* WRITTEN TASK: Say how many lines of the listing below include the word "towards", with no other output.

* SOURCE DATA:
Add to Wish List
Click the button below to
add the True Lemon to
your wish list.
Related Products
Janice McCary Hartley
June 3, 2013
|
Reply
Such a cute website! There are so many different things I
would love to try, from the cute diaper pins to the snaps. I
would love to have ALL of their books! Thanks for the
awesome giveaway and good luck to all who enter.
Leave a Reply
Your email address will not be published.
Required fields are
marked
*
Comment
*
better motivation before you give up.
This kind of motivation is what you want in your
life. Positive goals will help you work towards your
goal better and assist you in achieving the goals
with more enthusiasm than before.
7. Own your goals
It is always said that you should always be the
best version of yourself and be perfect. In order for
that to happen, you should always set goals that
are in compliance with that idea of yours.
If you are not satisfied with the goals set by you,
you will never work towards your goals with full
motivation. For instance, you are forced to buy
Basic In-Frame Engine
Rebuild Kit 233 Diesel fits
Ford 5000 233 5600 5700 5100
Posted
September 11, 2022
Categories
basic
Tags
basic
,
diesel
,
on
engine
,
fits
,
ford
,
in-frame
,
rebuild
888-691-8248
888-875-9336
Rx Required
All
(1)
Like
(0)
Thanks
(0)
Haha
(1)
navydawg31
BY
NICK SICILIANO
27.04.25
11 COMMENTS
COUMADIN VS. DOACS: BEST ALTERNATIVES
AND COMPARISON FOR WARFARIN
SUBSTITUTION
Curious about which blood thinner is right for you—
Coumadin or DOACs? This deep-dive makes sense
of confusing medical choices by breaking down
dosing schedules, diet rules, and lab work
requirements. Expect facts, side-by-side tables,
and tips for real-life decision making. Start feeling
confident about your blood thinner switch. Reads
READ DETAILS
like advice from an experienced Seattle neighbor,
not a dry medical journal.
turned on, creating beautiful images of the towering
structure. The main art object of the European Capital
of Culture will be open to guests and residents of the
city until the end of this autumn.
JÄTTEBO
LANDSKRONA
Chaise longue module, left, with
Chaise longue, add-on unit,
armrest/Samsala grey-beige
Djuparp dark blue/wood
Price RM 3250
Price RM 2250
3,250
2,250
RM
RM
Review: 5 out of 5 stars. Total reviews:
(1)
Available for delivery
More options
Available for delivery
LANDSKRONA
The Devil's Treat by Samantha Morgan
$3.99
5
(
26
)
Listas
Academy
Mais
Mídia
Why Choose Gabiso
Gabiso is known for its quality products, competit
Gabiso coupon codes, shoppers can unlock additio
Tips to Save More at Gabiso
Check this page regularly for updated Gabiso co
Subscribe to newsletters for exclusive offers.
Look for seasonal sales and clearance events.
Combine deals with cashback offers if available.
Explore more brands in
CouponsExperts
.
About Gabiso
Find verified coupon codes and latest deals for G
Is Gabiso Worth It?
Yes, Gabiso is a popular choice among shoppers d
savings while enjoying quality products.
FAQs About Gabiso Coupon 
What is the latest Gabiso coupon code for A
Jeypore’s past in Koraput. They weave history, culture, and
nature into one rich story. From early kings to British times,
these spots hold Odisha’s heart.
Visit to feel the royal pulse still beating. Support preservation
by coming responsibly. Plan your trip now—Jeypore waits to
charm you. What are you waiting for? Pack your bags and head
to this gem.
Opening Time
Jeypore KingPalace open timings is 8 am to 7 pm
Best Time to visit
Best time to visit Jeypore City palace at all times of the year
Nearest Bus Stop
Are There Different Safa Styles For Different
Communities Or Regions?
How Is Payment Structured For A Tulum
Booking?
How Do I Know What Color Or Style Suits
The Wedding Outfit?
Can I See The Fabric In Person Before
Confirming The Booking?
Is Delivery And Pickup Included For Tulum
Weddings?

* OUTPUT: 2